Phase-contrast microscopical examination of the cell suspension culture of Tecoma stans (L.) Juss. ex Kunth in Murashige and Skoog liquid medium supplemented 1.0 mg L−1 2,4-dichlorophenoxyacetic acid and 2.0 mg L−1 6-benzyladenine at day 14 of culture incubation. (A) Cell division, isolated cells, and clusters. (B) Earlier embryogenic stages (one-cell proper). (C) Pre-embryonic stages (two-cell embryo and two-cell proper). (D, E) Four-cell embryo; quadrant stage. (F) Octant (red arrow), dermatogen, and early globular stages (blue arrow). (G, H) Early heart-stage embryos (× 40).
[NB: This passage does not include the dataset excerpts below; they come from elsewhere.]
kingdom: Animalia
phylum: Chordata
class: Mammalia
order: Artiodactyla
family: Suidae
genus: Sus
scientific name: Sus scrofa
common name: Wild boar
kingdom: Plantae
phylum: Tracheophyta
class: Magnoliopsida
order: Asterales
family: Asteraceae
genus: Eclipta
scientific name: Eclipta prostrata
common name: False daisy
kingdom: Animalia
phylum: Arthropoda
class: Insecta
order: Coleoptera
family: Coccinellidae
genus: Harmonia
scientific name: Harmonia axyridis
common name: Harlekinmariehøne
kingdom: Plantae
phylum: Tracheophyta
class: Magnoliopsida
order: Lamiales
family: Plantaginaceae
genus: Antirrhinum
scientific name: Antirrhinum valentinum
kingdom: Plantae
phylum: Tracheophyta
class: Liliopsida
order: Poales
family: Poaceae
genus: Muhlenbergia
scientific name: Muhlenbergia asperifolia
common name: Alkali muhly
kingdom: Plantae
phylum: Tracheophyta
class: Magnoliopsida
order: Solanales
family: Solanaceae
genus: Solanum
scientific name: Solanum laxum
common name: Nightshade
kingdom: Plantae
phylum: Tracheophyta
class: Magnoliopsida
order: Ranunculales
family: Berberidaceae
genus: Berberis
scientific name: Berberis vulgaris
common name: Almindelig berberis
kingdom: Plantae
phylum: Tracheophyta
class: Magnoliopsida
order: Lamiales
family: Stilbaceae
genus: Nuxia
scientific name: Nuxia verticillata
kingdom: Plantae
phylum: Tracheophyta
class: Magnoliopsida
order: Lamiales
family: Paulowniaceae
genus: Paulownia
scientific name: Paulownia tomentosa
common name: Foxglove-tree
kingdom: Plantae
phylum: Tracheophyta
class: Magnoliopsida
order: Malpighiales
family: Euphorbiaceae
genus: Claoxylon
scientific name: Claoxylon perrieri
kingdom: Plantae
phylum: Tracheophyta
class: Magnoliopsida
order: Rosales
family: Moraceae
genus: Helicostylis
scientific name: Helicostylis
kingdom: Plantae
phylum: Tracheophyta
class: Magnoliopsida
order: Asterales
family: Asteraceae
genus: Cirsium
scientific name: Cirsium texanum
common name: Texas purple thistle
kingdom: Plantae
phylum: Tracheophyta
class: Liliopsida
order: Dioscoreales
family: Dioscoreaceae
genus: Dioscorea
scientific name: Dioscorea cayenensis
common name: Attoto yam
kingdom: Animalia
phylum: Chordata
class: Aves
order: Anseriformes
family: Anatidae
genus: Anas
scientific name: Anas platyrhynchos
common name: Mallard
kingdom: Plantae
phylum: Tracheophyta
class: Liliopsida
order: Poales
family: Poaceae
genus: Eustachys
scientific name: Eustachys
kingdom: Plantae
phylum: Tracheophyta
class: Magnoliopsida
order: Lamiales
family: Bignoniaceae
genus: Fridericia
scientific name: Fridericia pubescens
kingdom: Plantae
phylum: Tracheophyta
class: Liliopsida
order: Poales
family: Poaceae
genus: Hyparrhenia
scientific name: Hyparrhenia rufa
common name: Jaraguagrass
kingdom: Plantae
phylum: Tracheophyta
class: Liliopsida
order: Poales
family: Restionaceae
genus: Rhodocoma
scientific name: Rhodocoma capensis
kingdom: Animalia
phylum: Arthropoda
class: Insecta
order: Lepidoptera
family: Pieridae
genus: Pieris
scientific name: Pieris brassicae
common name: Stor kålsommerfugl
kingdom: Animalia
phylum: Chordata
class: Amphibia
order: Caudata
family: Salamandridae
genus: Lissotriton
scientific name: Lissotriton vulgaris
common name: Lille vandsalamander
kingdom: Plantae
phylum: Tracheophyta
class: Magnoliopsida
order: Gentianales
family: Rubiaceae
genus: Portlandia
Phase-contrast microscopical examination of (A) globular, (B) late heart, and (C) cotyledon stages of Tecoma stans (L.) Juss. ex Kunth embryos induced in Murashige and Skoog liquid medium supplemented with 1.0 mg L−1 2,4-dichlorophenoxyacetic acid and 2.0 mg L−1 6-benzyladenine, at day 21 of culture incubation (× 20).

Macroscopical examination of somatic embryonic stages and ectopic proliferation of Tecoma stans (L.) Juss. ex Kunth induced in Murashige and Skoog (MS) liquid medium under 2.0 or 5.0 mg L−1 6-benzyladenine (BA) with 1.0 mg L−1 2,4-dichlorophenoxyacetic acid (2,4-D). (A) Embryonic phases (torpedo, heart, and globular stages denoted as t, h, and g respectively) were observed at the interface of the leaf explant. (B, C) Mature torpedo stages harvested at day 27 of suspension culture incubation. (D) Ectopic proliferation on the leaf explants. (E, F) Mature embryos harvested at day 31. (G) Vegetative phase grown on plain solid MS medium at day 38. Scale bar = 2 mm. BA2, 2.0 mg L−1 6-benzyladenine; BA5, 5.0 mg L−1 6-benzyladenine.